The 1-1 ABM playbook: hyper-personalisation that closes

What separates 1-1 ABM programmes that actually close enterprise logos from the ones that produce beautiful decks and no pipeline.

TL;DR

1-1 ABM works when the account list is brutally short, the point-of-view is sharper than the pitch, and the buying group is mapped at the human level. It fails when 'personalisation' means inserting a logo into a templated deck. The difference is operating discipline, not creativity.

Why this matters now

Enterprise buying committees in 2026 average 11+ stakeholders, each with veto power and a 12-month attention span. Generic outbound has collapsed to single-digit reply rates against this audience. The only motion holding its conversion is 1-1 ABM — and even within ABM, only the version executed with operating discipline rather than campaign theatre.

The category has become noisy. Every vendor claims 'personalisation'. What enterprise buyers actually experience is logos inserted into otherwise identical decks, with first-line tokens in cold emails and a few persona-matched ads. None of this is 1-1; it is mass production with surface-level tailoring.

True 1-1 ABM is closer to a corporate-development motion than a marketing motion. It requires a short list, a research depth most marketing teams aren't structured to deliver, and a feedback loop with sales that runs weekly. The teams winning at it have rebuilt the org around the work — they haven't bought a tool.

11+

Stakeholders in an average enterprise buying committee

Gartner B2B Buying Report 2025

3.4x

Higher win rate for 1-1 ABM vs broad outbound in enterprise SaaS

ITSMA / Momentum ABM Benchmark 2024

9–14mo

Average enterprise SaaS sales cycle, up 38% YoY

Bain Software Benchmark 2025

The deep dive
01

Cap the list. Sign it. Don't add to it.

1-1 ABM dies on day one when the account list is open-ended. Lock 10–30 named accounts. Get the CRO's signature. No additions for 90 days. The constraint is the operating model — without it, you're running broad outbound with a different label.

02

Buying-group mapping, human by human

For each account, document the economic buyer, technical buyer, security veto, finance gate, champion candidate, and most likely detractor — by name, with reporting line, tenure, and recent public statements. If the dossier is shorter than two pages, you don't yet know the account.

03

Point-of-view, not pitch

Build a single-page POV per account that opens with the buyer's own words from a recent earnings call or interview, names the strategic priority you're hooking into, and proposes the role you can credibly play. The deck never leads. The POV does.

04

Multi-channel choreography per account

Run a 6–9 touch sequence per stakeholder, choreographed across email, LinkedIn, direct mail and ABM ads — sequenced, not blasted.
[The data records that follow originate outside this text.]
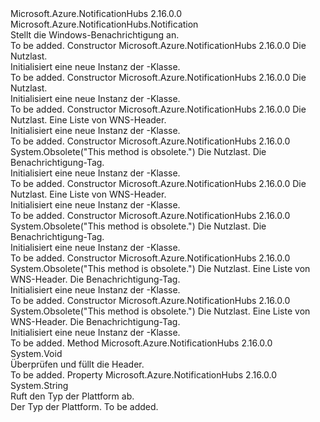 <Type Name="WindowsNotification" FullName="Microsoft.Azure.NotificationHubs.WindowsNotification">
  <TypeSignature Language="C#" Value="public sealed class WindowsNotification : Microsoft.Azure.NotificationHubs.Notification" />
  <TypeSignature Language="ILAsm" Value=".class public auto ansi sealed beforefieldinit WindowsNotification extends Microsoft.Azure.NotificationHubs.Notification" />
  <TypeSignature Language="DocId" Value="T:Microsoft.Azure.NotificationHubs.WindowsNotification" />
  <TypeSignature Language="VB.NET" Value="Public NotInheritable Class WindowsNotification&#xA;Inherits Notification" />
  <TypeSignature Language="F#" Value="type WindowsNotification = class&#xA;    inherit Notification" />
  <AssemblyInfo>
    <AssemblyName>Microsoft.Azure.NotificationHubs</AssemblyName>
    <AssemblyVersion>2.16.0.0</AssemblyVersion>
  </AssemblyInfo>
  <Base>
    <BaseTypeName>Microsoft.Azure.NotificationHubs.Notification</BaseTypeName>
  </Base>
  <Interfaces></Interfaces>
  <Docs>
    <summary>Stellt die Windows-Benachrichtigung an.</summary>
    <remarks>To be added.</remarks>
  </Docs>
  <Members>
    <Member MemberName=".ctor">
      <MemberSignature Language="C#" Value="public WindowsNotification (string payLoad);" />
      <MemberSignature Language="ILAsm" Value=".method public hidebysig specialname rtspecialname instance void .ctor(string payLoad) cil managed" />
      <MemberSignature Language="DocId" Value="M:Microsoft.Azure.NotificationHubs.WindowsNotification.#ctor(System.String)" />
      <MemberSignature Language="VB.NET" Value="Public Sub New (payLoad As String)" />
      <MemberSignature Language="F#" Value="new Microsoft.Azure.NotificationHubs.WindowsNotification : string -&gt; Microsoft.Azure.NotificationHubs.WindowsNotification" Usage="new Microsoft.Azure.NotificationHubs.WindowsNotification payLoad" />
      <MemberType>Constructor</MemberType>
      <AssemblyInfo>
        <AssemblyName>Microsoft.Azure.NotificationHubs</AssemblyName>
        <AssemblyVersion>2.16.0.0</AssemblyVersion>
      </AssemblyInfo>
      <Parameters>
        <Parameter Name="payLoad" Type="System.String" />
      </Parameters>
      <Docs>
        <param name="payLoad">Die Nutzlast.</param>
        <summary>Initialisiert eine neue Instanz der <see cref="T:Microsoft.Azure.NotificationHubs.WindowsNotification" />-Klasse.</summary>
        <remarks>To be added.</remarks>
      </Docs>
    </Member>
    <Member MemberName=".ctor">
      <MemberSignature Language="C#" Value="public WindowsNotification (System.Xml.XmlDocument payLoad);" />
      <MemberSignature Language="ILAsm" Value=".method public hidebysig specialname rtspecialname instance void .ctor(class System.Xml.XmlDocument payLoad) cil managed" />
      <MemberSignature Language="DocId" Value="M:Microsoft.Azure.NotificationHubs.WindowsNotification.#ctor(System.Xml.XmlDocument)" />
      <MemberSignature Language="VB.NET" Value="Public Sub New (payLoad As XmlDocument)" />
      <MemberSignature Language="F#" Value="new Microsoft.Azure.NotificationHubs.WindowsNotification : System.Xml.XmlDocument -&gt; Microsoft.Azure.NotificationHubs.WindowsNotification" Usage="new Microsoft.Azure.NotificationHubs.WindowsNotification payLoad" />
      <MemberType>Constructor</MemberType>
      <AssemblyInfo>
        <AssemblyName>Microsoft.Azure.NotificationHubs</AssemblyName>
        <AssemblyVersion>2.16.0.0</AssemblyVersion>
      </AssemblyInfo>
      <Parameters>
        <Parameter Name="payLoad" Type="System.Xml.XmlDocument" />
      </Parameters>
      <Docs>
        <param name="payLoad">Die Nutzlast.</param>
        <summary>Initialisiert eine neue Instanz der <see cref="T:Microsoft.Azure.NotificationHubs.WindowsNotification" />-Klasse.</summary>
        <remarks>To be added.</remarks>
      </Docs>
    </Member>
    <Member MemberName=".ctor">
      <MemberSignature Language="C#" Value="public WindowsNotification (string payLoad, System.Collections.Generic.IDictionary&lt;string,string&gt; wnsHeaders);" />
      <MemberSignature Language="ILAsm" Value=".method public hidebysig specialname rtspecialname instance void .ctor(string payLoad, class System.Collections.Generic.IDictionary`2&lt;string, string&gt; wnsHeaders) cil managed" />
      <MemberSignature Language="DocId" Value="M:Microsoft.Azure.NotificationHubs.WindowsNotification.#ctor(System.String,System.Collections.Generic.IDictionary{System.String,System.String})" />
      <MemberSignature Language="VB.NET" Value="Public Sub New (payLoad As String, wnsHeaders As IDictionary(Of String, String))" />
      <MemberSignature Language="F#" Value="new Microsoft.Azure.NotificationHubs.WindowsNotification : string * System.Collections.Generic.IDictionary&lt;string, string&gt; -&gt; Microsoft.Azure.NotificationHubs.WindowsNotification" Usage="new Microsoft.Azure.NotificationHubs.WindowsNotification (payLoad, wnsHeaders)" />
      <MemberType>Constructor</MemberType>
      <AssemblyInfo>
        <AssemblyName>Microsoft.Azure.NotificationHubs</AssemblyName>
        <AssemblyVersion>2.16.0.0</AssemblyVersion>
      </AssemblyInfo>
      <Parameters>
        <Parameter Name="payLoad" Type="System.String" />
        <Parameter Name="wnsHeaders" Type="System.Collections.Generic.IDictionary&lt;System.String,System.String&gt;" />
      </Parameters>
      <Docs>
        <param name="payLoad">Die Nutzlast.</param>
        <param name="wnsHeaders">Eine Liste von WNS-Header.</param>
        <summary>Initialisiert eine neue Instanz der <see cref="T:Microsoft.Azure.NotificationHubs.WindowsNotification" />-Klasse.</summary>
        <remarks>To be added.</remarks>
      </Docs>
    </Member>
    <Member MemberName=".ctor">
      <MemberSignature Language="C#" Value="public WindowsNotification (string payLoad, string tag);" />
      <MemberSignature Language="ILAsm" Value=".method public hidebysig specialname rtspecialname instance void .ctor(string payLoad, string tag) cil managed" />
      <MemberSignature Language="DocId" Value="M:Microsoft.Azure.NotificationHubs.WindowsNotification.#ctor(System.String,System.String)" />
      <MemberSignature Language="VB.NET" Value="Public Sub New (payLoad As String, tag As String)" />
      <MemberSignature Language="F#" Value="new Microsoft.Azure.NotificationHubs.WindowsNotification : string * string -&gt; Microsoft.Azure.NotificationHubs.WindowsNotification" Usage="new Microsoft.Azure.NotificationHubs.WindowsNotification (payLoad, tag)" />
      <MemberType>Constructor</MemberType>
      <AssemblyInfo>
        <AssemblyName>Microsoft.Azure.NotificationHubs</AssemblyName>
        <AssemblyVersion>2.16.0.0</AssemblyVersion>
      </AssemblyInfo>
      <Attributes>
        <Attribute>
          <AttributeName>System.Obsolete("This method is obsolete.")</AttributeName>
        </Attribute>
      </Attributes>
      <Parameters>
        <Parameter Name="payLoad" Type="System.String" />
        <Parameter Name="tag" Type="System.String" />
      </Parameters>
      <Docs>
        <param name="payLoad">Die Nutzlast.</param>
        <param name="tag">Die Benachrichtigung-Tag.</param>
        <summary>Initialisiert eine neue Instanz der <see cref="T:Microsoft.Azure.NotificationHubs.WindowsNotification" />-Klasse.</summary>
        <remarks>To be added.</remarks>
      </Docs>
    </Member>
    <Member MemberName=".ctor">
      <MemberSignature Language="C#" Value="public WindowsNotification (System.Xml.XmlDocument payLoad, System.Collections.Generic.IDictionary&lt;string,string&gt; wnsHeaders);" />
      <MemberSignature Language="ILAsm" Value=".method public hidebysig specialname rtspecialname instance void .ctor(class System.Xml.XmlDocument payLoad, class System.Collections.Generic.IDictionary`2&lt;string, string&gt; wnsHeaders) cil managed" />
      <MemberSignature Language="DocId" Value="M:Microsoft.Azure.NotificationHubs.WindowsNotification.#ctor(System.Xml.XmlDocument,System.Collections.Generic.IDictionary{System.String,System.String})" />
      <MemberSignature Language="VB.NET" Value="Public Sub New (payLoad As XmlDocument, wnsHeaders As IDictionary(Of String, String))" />
      <MemberSignature Language="F#" Value="new Microsoft.Azure.NotificationHubs.WindowsNotification : System.Xml.XmlDocument * System.Collections.Generic.IDictionary&lt;string, string&gt; -&gt; Microsoft.Azure.NotificationHubs.WindowsNotification" Usage="new Microsoft.Azure.NotificationHubs.WindowsNotification (payLoad, wnsHeaders)" />
      <MemberType>Constructor</MemberType>
      <AssemblyInfo>
        <AssemblyName>Microsoft.Azure.NotificationHubs</AssemblyName>
        <AssemblyVersion>2.16.0.0</AssemblyVersion>
      </AssemblyInfo>
      <Parameters>
        <Parameter Name="payLoad" Type="System.Xml.XmlDocument" />
        <Parameter Name="wnsHeaders" Type="System.Collections.Generic.IDictionary&lt;System.String,System.String&gt;" />
      </Parameters>
      <Docs>
        <param name="payLoad">Die Nutzlast.</param>
        <param name="wnsHeaders">Eine Liste von WNS-Header.</param>
        <summary>Initialisiert eine neue Instanz der <see cref="T:Microsoft.Azure.NotificationHubs.WindowsNotification" />-Klasse.</summary>
        <remarks>To be added.</remarks>
      </Docs>
    </Member>
    <Member MemberName=".ctor">
      <MemberSignature Language="C#" Value="public WindowsNotification (System.Xml.XmlDocument payLoad, string tag);" />
      <MemberSignature Language="ILAsm" Value=".method public hidebysig specialname rtspecialname instance void .ctor(class System.Xml.XmlDocument payLoad, string tag) cil managed" />
      <MemberSignature Language="DocId" Value="M:Microsoft.Azure.NotificationHubs.WindowsNotification.#ctor(System.Xml.XmlDocument,System.String)" />
      <MemberSignature Language="VB.NET" Value="Public Sub New (payLoad As XmlDocument, tag As String)" />
      <MemberSignature Language="F#" Value="new Microsoft.Azure.NotificationHubs.WindowsNotification : System.Xml.XmlDocument * string -&gt; Microsoft.Azure.NotificationHubs.WindowsNotification" Usage="new Microsoft.Azure.NotificationHubs.WindowsNotification (payLoad, tag)" />
      <MemberType>Constructor</MemberType>
      <AssemblyInfo>
        <AssemblyName>Microsoft.Azure.NotificationHubs</AssemblyName>
        <AssemblyVersion>2.16.0.0</AssemblyVersion>
      </AssemblyInfo>
      <Attributes>
        <Attribute>
          <AttributeName>System.Obsolete("This method is obsolete.")</AttributeName>
        </Attribute>
      </Attributes>
      <Parameters>
        <Parameter Name="payLoad" Type="System.Xml.XmlDocument" />
        <Parameter Name="tag" Type="System.String" />
      </Parameters>
      <Docs>
        <param name="payLoad">Die Nutzlast.</param>
        <param name="tag">Die Benachrichtigung-Tag.</param>
        <summary>Initialisiert eine neue Instanz der <see cref="T:Microsoft.Azure.NotificationHubs.WindowsNotification" />-Klasse.</summary>
        <remarks>To be added.</remarks>
      </Docs>
    </Member>
    <Member MemberName=".ctor">
      <MemberSignature Language="C#" Value="public WindowsNotification (string payLoad, System.Collections.Generic.IDictionary&lt;string,string&gt; wnsHeaders, string tag);" />
      <MemberSignature Language="ILAsm" Value=".method public hidebysig specialname rtspecialname instance void .ctor(string payLoad, class System.Collections.Generic.IDictionary`2&lt;string, string&gt; wnsHeaders, string tag) cil managed" />
      <MemberSignature Language="DocId" Value="M:Microsoft.Azure.NotificationHubs.WindowsNotification.#ctor(System.String,System.Collections.Generic.IDictionary{System.String,System.String},System.String)" />
      <MemberSignature Language="VB.NET" Value="Public Sub New (payLoad As String, wnsHeaders As IDictionary(Of String, String), tag As String)" />
      <MemberSignature Language="F#" Value="new Microsoft.Azure.NotificationHubs.WindowsNotification : string * System.Collections.Generic.IDictionary&lt;string, string&gt; * string -&gt; Microsoft.Azure.NotificationHubs.WindowsNotification" Usage="new Microsoft.Azure.NotificationHubs.WindowsNotification (payLoad, wnsHeaders, tag)" />
      <MemberType>Constructor</MemberType>
      <AssemblyInfo>
        <AssemblyName>Microsoft.Azure.NotificationHubs</AssemblyName>
        <AssemblyVersion>2.16.0.0</AssemblyVersion>
      </AssemblyInfo>
      <Attributes>
        <Attribute>
          <AttributeName>System.Obsolete("This method is obsolete.")</AttributeName>
        </Attribute>
      </Attributes>
      <Parameters>
        <Parameter Name="payLoad" Type="System.String" />
        <Parameter Name="wnsHeaders" Type="System.Collections.Generic.IDictionary&lt;System.String,System.String&gt;" />
        <Parameter Name="tag" Type="System.String" />
      </Parameters>
      <Docs>
        <param name="payLoad">Die Nutzlast.</param>
        <param name="wnsHeaders">Eine Liste von WNS-Header.</param>
        <param name="tag">Die Benachrichtigung-Tag.</param>
        <summary>Initialisiert eine neue Instanz der <see cref="T:Microsoft.Azure.NotificationHubs.WindowsNotification" />-Klasse.</summary>
        <remarks>To be added.</remarks>
      </Docs>
    </Member>
    <Member MemberName=".ctor">
      <MemberSignature Language="C#" Value="public WindowsNotification (System.Xml.XmlDocument payLoad, System.Collections.Generic.IDictionary&lt;string,string&gt; wnsHeaders, string tag);" />
      <MemberSignature Language="ILAsm" Value=".method public hidebysig specialname rtspecialname instance void .ctor(class System.Xml.XmlDocument payLoad, class System.Collections.Generic.IDictionary`2&lt;string, string&gt; wnsHeaders, string tag) cil managed" />
      <MemberSignature Language="DocId" Value="M:Microsoft.Azure.NotificationHubs.WindowsNotification.#ctor(System.Xml.XmlDocument,System.Collections.Generic.IDictionary{System.String,System.String},System.String)" />
      <MemberSignature Language="VB.NET" Value="Public Sub New (payLoad As XmlDocument, wnsHeaders As IDictionary(Of String, String), tag As String)" />
      <MemberSignature Language="F#" Value="new Microsoft.Azure.NotificationHubs.WindowsNotification : System.Xml.XmlDocument * System.Collections.Generic.IDictionary&lt;string, string&gt; * string -&gt; Microsoft.Azure.NotificationHubs.WindowsNotification" Usage="new Microsoft.Azure.NotificationHubs.WindowsNotification (payLoad, wnsHeaders, tag)" />
      <MemberType>Constructor</MemberType>
      <AssemblyInfo>
        <AssemblyName>Microsoft.Azure.NotificationHubs</AssemblyName>
        <AssemblyVersion>2.16.0.0</AssemblyVersion>
      </AssemblyInfo>
      <Attributes>
        <Attribute>
          <AttributeName>System.Obsolete("This method is obsolete.")</AttributeName>
        </Attribute>
      </Attributes>
      <Parameters>
        <Parameter Name="payLoad" Type="System.Xml.XmlDocument" />
        <Parameter Name="wnsHeaders" Type="System.Collections.Generic.IDictionary&lt;System.String,System.String&gt;" />
        <Parameter Name="tag" Type="System.String" />
      </Parameters>
      <Docs>
        <param name="payLoad">Die Nutzlast.</param>
        <param name="wnsHeaders">Eine Liste von WNS-Header.</param>
        <param name="tag">Die Benachrichtigung-Tag.</param>
        <summary>Initialisiert eine neue Instanz der <see cref="T:Microsoft.Azure.NotificationHubs.WindowsNotification" />-Klasse.</summary>
        <remarks>To be added.</remarks>
      </Docs>
    </Member>
    <Member MemberName="OnValidateAndPopulateHeaders">
      <MemberSignature Language="C#" Value="protected override void OnValidateAndPopulateHeaders ();" />
      <MemberSignature Language="ILAsm" Value=".method familyhidebysig virtual instance void OnValidateAndPopulateHeaders() cil managed" />
      <MemberSignature Language="DocId" Value="M:Microsoft.Azure.NotificationHubs.WindowsNotification.OnValidateAndPopulateHeaders" />
      <MemberSignature Language="VB.NET" Value="Protected Overrides Sub OnValidateAndPopulateHeaders ()" />
      <MemberSignature Language="F#" Value="override this.OnValidateAndPopulateHeaders : unit -&gt; unit" Usage="windowsNotification.OnValidateAndPopulateHeaders " />
      <MemberType>Method</MemberType>
      <AssemblyInfo>
        <AssemblyName>Microsoft.Azure.NotificationHubs</AssemblyName>
        <AssemblyVersion>2.16.0.0</AssemblyVersion>
      </AssemblyInfo>
      <ReturnValue>
        <ReturnType>System.Void</ReturnType>
      </ReturnValue>
      <Parameters />
      <Docs>
        <summary>
            Überprüfen und füllt die Header.
            </summary>
        <remarks>To be added.</remarks>
      </Docs>
    </Member>
    <Member MemberName="PlatformType">
      <MemberSignature Language="C#" Value="protected override string PlatformType { get; }" />
      <MemberSignature Language="ILAsm" Value=".property instance string PlatformType" />
      <MemberSignature Language="DocId" Value="P:Microsoft.Azure.NotificationHubs.WindowsNotification.PlatformType" />
      <MemberSignature Language="VB.NET" Value="Protected Overrides ReadOnly Property PlatformType As String" />
      <MemberSignature Language="F#" Value="member this.PlatformType : string" Usage="Microsoft.Azure.NotificationHubs.WindowsNotification.PlatformType" />
      <MemberType>Property</MemberType>
      <AssemblyInfo>
        <AssemblyName>Microsoft.Azure.NotificationHubs</AssemblyName>
        <AssemblyVersion>2.16.0.0</AssemblyVersion>
      </AssemblyInfo>
      <ReturnValue>
        <ReturnType>System.String</ReturnType>
      </ReturnValue>
      <Docs>
        <summary>
            Ruft den Typ der Plattform ab.
            </summary>
        <value>
            Der Typ der Plattform.
            </value>
        <remarks>To be added.</remarks>
      </Docs>
    </Member>
  </Members>
</Type>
The win is in the order, not the count.

05

Sales-marketing operating rhythm

Weekly war-room per account cluster. Shared scorecard with one number per account: 'engagement velocity'. If you can't run the meeting without a vendor dashboard, the operating model isn't working.

06

Measurement that survives a CFO review

Stop measuring impressions per account. Measure: meetings booked with named stakeholders, multi-thread depth, pipeline velocity, average sales cycle reduction. Tie every metric to the named accounts on the list.
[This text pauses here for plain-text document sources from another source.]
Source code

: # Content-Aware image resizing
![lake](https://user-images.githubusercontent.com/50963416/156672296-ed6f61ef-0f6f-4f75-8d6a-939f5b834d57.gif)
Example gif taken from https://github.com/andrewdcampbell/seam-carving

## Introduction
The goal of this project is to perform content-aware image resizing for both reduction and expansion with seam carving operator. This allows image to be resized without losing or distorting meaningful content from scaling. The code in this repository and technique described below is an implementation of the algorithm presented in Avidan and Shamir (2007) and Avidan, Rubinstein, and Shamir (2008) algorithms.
How we apply this at Why My Ad

From insight to operating model.

01
Weeks 0–4

Lock the list and the operating model

We run a CRO-sponsored selection workshop that produces 10–30 named accounts in two weeks, a buying-group dossier per account in week 3, and a signed 90-day operating cadence by week 4. No marketing 'campaigns' start until the operating model is signed.
02
Weeks 4–10

Build the POVs and choreograph the sequence

One-page POV per account. Per-stakeholder sequence designed across 4 channels. War-room launches week 6 with the AE, SDR, marketing lead and us in one room weekly.
03
Weeks 10–26

Compound, learn, expand

Engagement velocity reviewed weekly. Underperforming accounts retired only with CRO sign-off. Winning patterns codified into a playbook the next cohort inherits. Quarterly board-readable readout — pipeline, not impressions.
Common pitfalls
The trap

Open-ended account list

The fix

Lock 10–30, sign it, no additions for 90 days. The list is the operating model.

The trap

Templated 'personalisation'

The fix

If the deck would survive a logo swap, it is not 1-1. Burn it.

The trap

Vendor dashboard as the meeting

The fix

Run the war-room from a shared scorecard you authored. Vendor dashboards describe; they don't operate.

Key takeaways
01

The shortlist is the strategy. Anything you can't sign for is anything you can't execute against.

02

Buying-group mapping is a human exercise, not a tool exercise. The dossier earns the right to the meeting.

03

POV beats pitch in every measurable engagement metric for 1-1 motion.

04

Engagement velocity is the only ABM metric a CFO will respect.

05

Sales-marketing must operate in one room weekly or the programme decays inside a quarter.